> **Activity**: Repeat the data exactly. Pictures are not part of the copy.

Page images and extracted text
┌────────

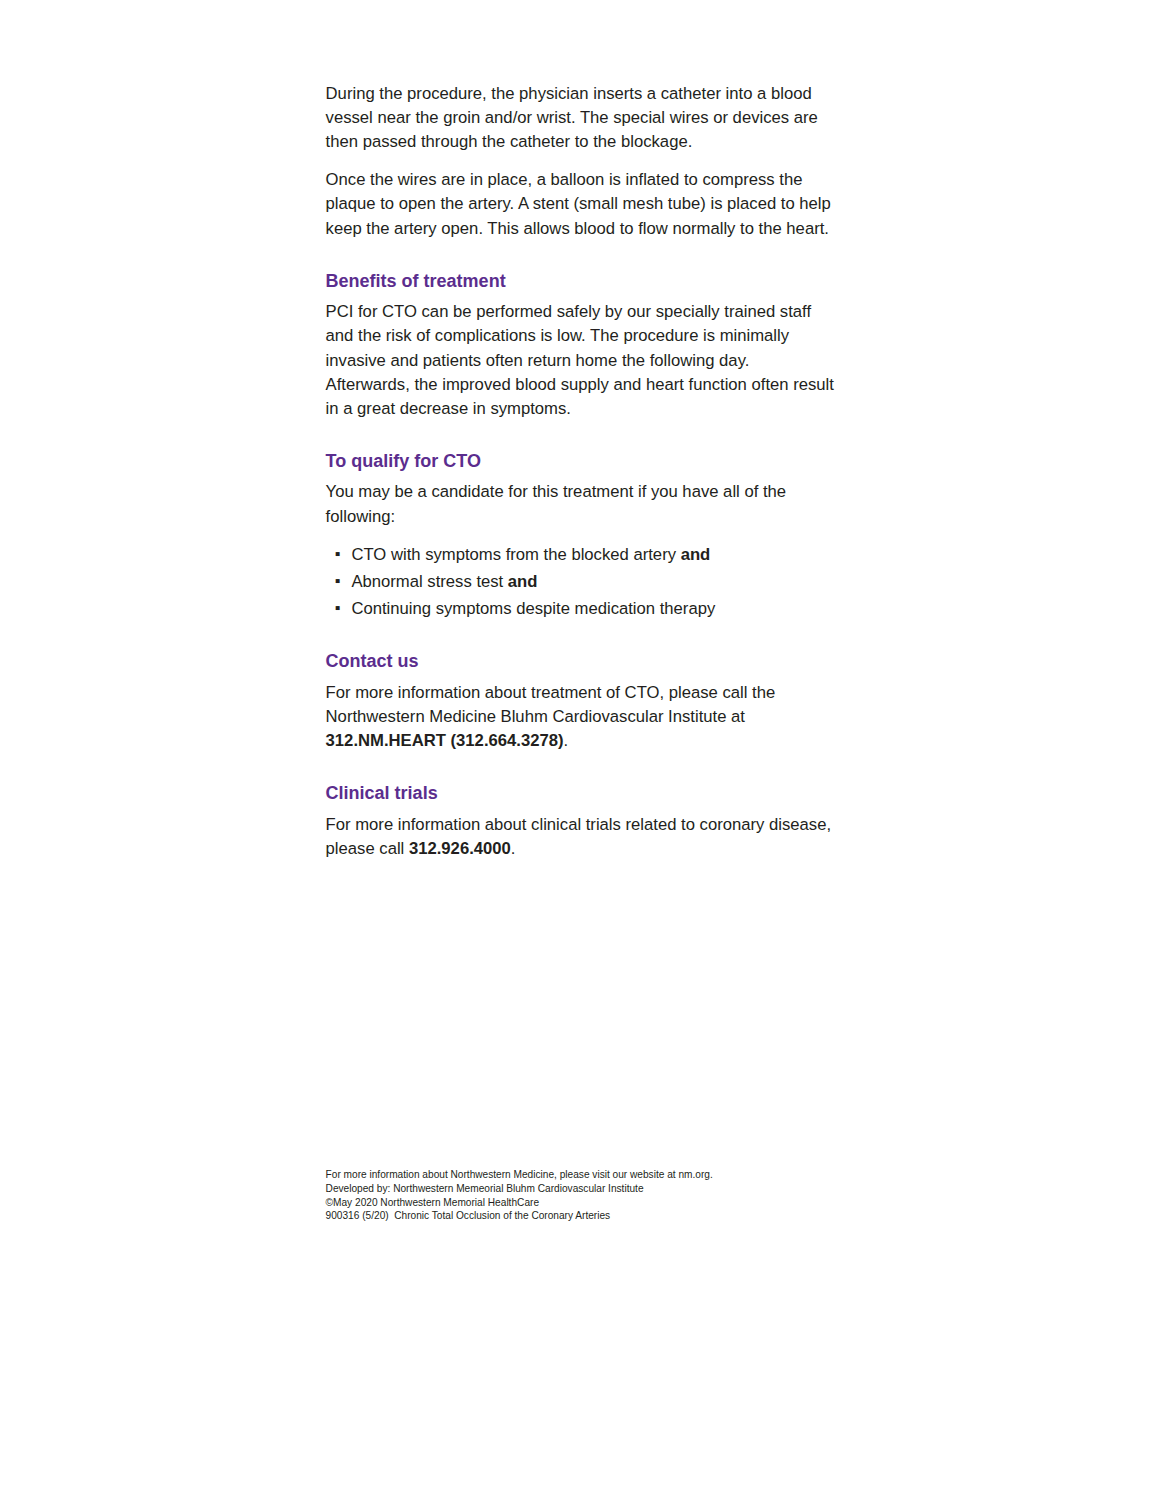During the procedure, the physician inserts a catheter into a blood vessel near the groin and/or wrist. The special wires or devices are then passed through the catheter to the blockage.
Once the wires are in place, a balloon is inflated to compress the plaque to open the artery. A stent (small mesh tube) is placed to help keep the artery open. This allows blood to flow normally to the heart.
Benefits of treatment
PCI for CTO can be performed safely by our specially trained staff and the risk of complications is low. The procedure is minimally invasive and patients often return home the following day. Afterwards, the improved blood supply and heart function often result in a great decrease in symptoms.
To qualify for CTO
You may be a candidate for this treatment if you have all of the following:
CTO with symptoms from the blocked artery and
Abnormal stress test and
Continuing symptoms despite medication therapy
Contact us
For more information about treatment of CTO, please call the Northwestern Medicine Bluhm Cardiovascular Institute at 312.NM.HEART (312.664.3278).
Clinical trials
For more information about clinical trials related to coronary disease, please call 312.926.4000.
For more information about Northwestern Medicine, please visit our website at nm.org.
Developed by: Northwestern Memeorial Bluhm Cardiovascular Institute
©May 2020 Northwestern Memorial HealthCare
900316 (5/20) Chronic Total Occlusion of the Coronary Arteries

└────────

> **Completed task**:
During the procedure, the physician inserts a catheter into a blood vessel near the groin and/or wrist. The special wires or devices are then passed through the catheter to the blockage.
Once the wires are in place, a balloon is inflated to compress the plaque to open the artery. A stent (small mesh tube) is placed to help keep the artery open. This allows blood to flow normally to the heart.
Benefits of treatment
PCI for CTO can be performed safely by our specially trained staff and the risk of complications is low. The procedure is minimally invasive and patients often return home the following day. Afterwards, the improved blood supply and heart function often result in a great decrease in symptoms.
To qualify for CTO
You may be a candidate for this treatment if you have all of the following:
CTO with symptoms from the blocked artery and
Abnormal stress test and
Continuing symptoms despite medication therapy
Contact us
For more information about treatment of CTO, please call the Northwestern Medicine Bluhm Cardiovascular Institute at 312.NM.HEART (312.664.3278).
Clinical trials
For more information about clinical trials related to coronary disease, please call 312.926.4000.
For more information about Northwestern Medicine, please visit our website at nm.org.
Developed by: Northwestern Memeorial Bluhm Cardiovascular Institute
©May 2020 Northwestern Memorial HealthCare
900316 (5/20) Chronic Total Occlusion of the Coronary Arteries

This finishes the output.